The real day one was HARD y’all. Do you know how automatic it is to just pick up and scroll to kill a few minutes? It’s become an engrained part of our behavior. I craved running my fingers over the screen to see what people were up to. But I didn’t crave the ugly political posts I’d run across.
Those early few days were wrought with FOMO, thinking what I was missing with my ‘friends’. Who’s posting the funniest things? I’m sure there are great pictures of something that I need to be seeing.
On day three, it was a gorgeous evening and I built a fire in the backyard. I found even that to be a trigger. I wanted to share beauty with the world. It was fantastic to be outside, calmed by fire but found myself wanting to blast it out there. Why? No one cares about my fire. It’s just become so commonplace to believe you need to share and soak in all the information in the world.
On the fourth and fifth days, I really can’t be sure if it was coincidence or true anxiety from fomo ~ is that a new condition I need to worry about? But I had all these uneasy feelings about big things happening in the world and I was in oblivion. Spoiler alert, I quickly grew to appreciate that. I became happy to be missing out on the big uglies in the world.
Within a week, I appreciated the time I got back from not scrolling. I read a little more, wrote a few more words and got in touch with more friends or family, through text or phone. Real contact directly with people that actual real life friends you spend time with.
A few days before the fast was supposed to be over, I scrolled. It was right around Thanksgiving and I really wanted to see any pictures my family had posted. I do have some of the cutest nieces and nephews around after all. So, I scrolled.
Despite feeling bad for breaking my own self-imposed freedom from fb, it was nice! Posts from recent events from people I know flooded my feed. I saw family pictures, photos of fun projects people were doing, stunning scenery snapshots and witty memes.
Politics had disappeared. Ugliness was gone. I proved to myself that the algorithms really are rigged ~ they get a little tricked when you haven’t been interacting with the app. It created brief moments where fb was fun again. Precisely how the addiction begins, I suppose.
December 1st came and I scrolled like normal. I read a few “news” articles and by later the same day, my feed was full of junk, politics and nonsense. Again. I’d seen first hand that clicking on any articles, gave me more of that. By ‘that’, I mean more propaganda. If you don’t think there’s a massive propaganda push, (from both sides) well . . . I’m happy you can still ignore it and will leave it at that.

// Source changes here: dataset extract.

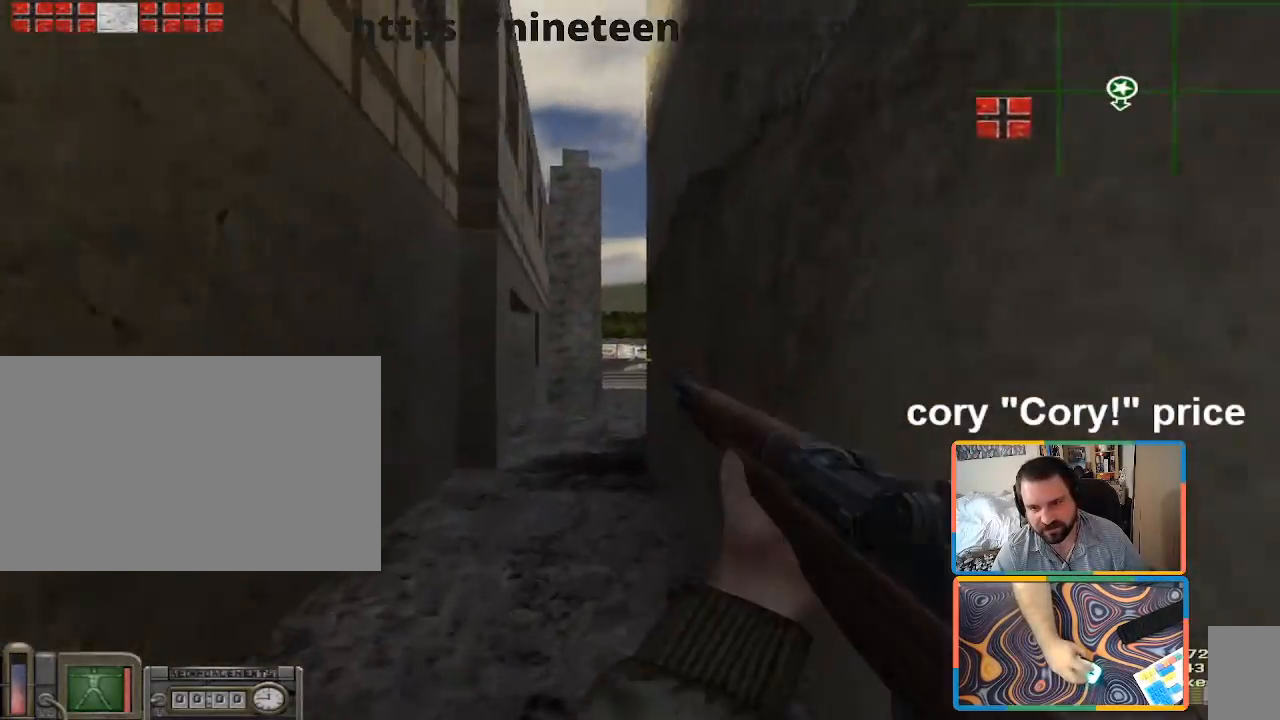
{"keys": ["ctrl"], "mouse": [], "events": [[317, "a", "up"], [317, "ctrl", "down"], [317, "w", "up"]]}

I backed away again and really didn’t interact again until December 10th. There are necessary business uses for the app, so I opened back up to scrolling occasionally.
All the social media apps give you more of what you interact with. It’s a double edge sword, if you only like content you agree with, you never see another point of view.
Division multiplies, minds become made up even stronger, hate perpetuates.
All that mess, I did not miss. What I did find I was missing. . . my bad attitude. I found myself being generally more upbeat.
It’s like that trashy TV series that may be several seasons long, but it’s really and truly the same predictable plots and protagonists in episode 11 that were in episode 1. You didn’t really miss much content by missing a few episodes!
I’m back on fb, in very limited amounts. My daily usage went from two hours to less than twenty minutes! I will still post things that make me happy, hoping they’ll make someone else smile. I’ve unfollowed those that spew ugliness and hate and will block you in a hot second for political slander.
I like the awesome pet rescue stories, click haha on great memes and love photos of the family and true friends. Those are the things I want to interact with. Give me more of that. To all the things that I want to click wow on, well . . . I learned to just keep on scrolling.
I’d recommend a social media fast to everyone. Getting constant information is bad for your heart? The figurative heart… your soul, your center, your peace.
Take your sanity back by laying your phone down, every chance you get! Scrolling less has become much safer for my sanity!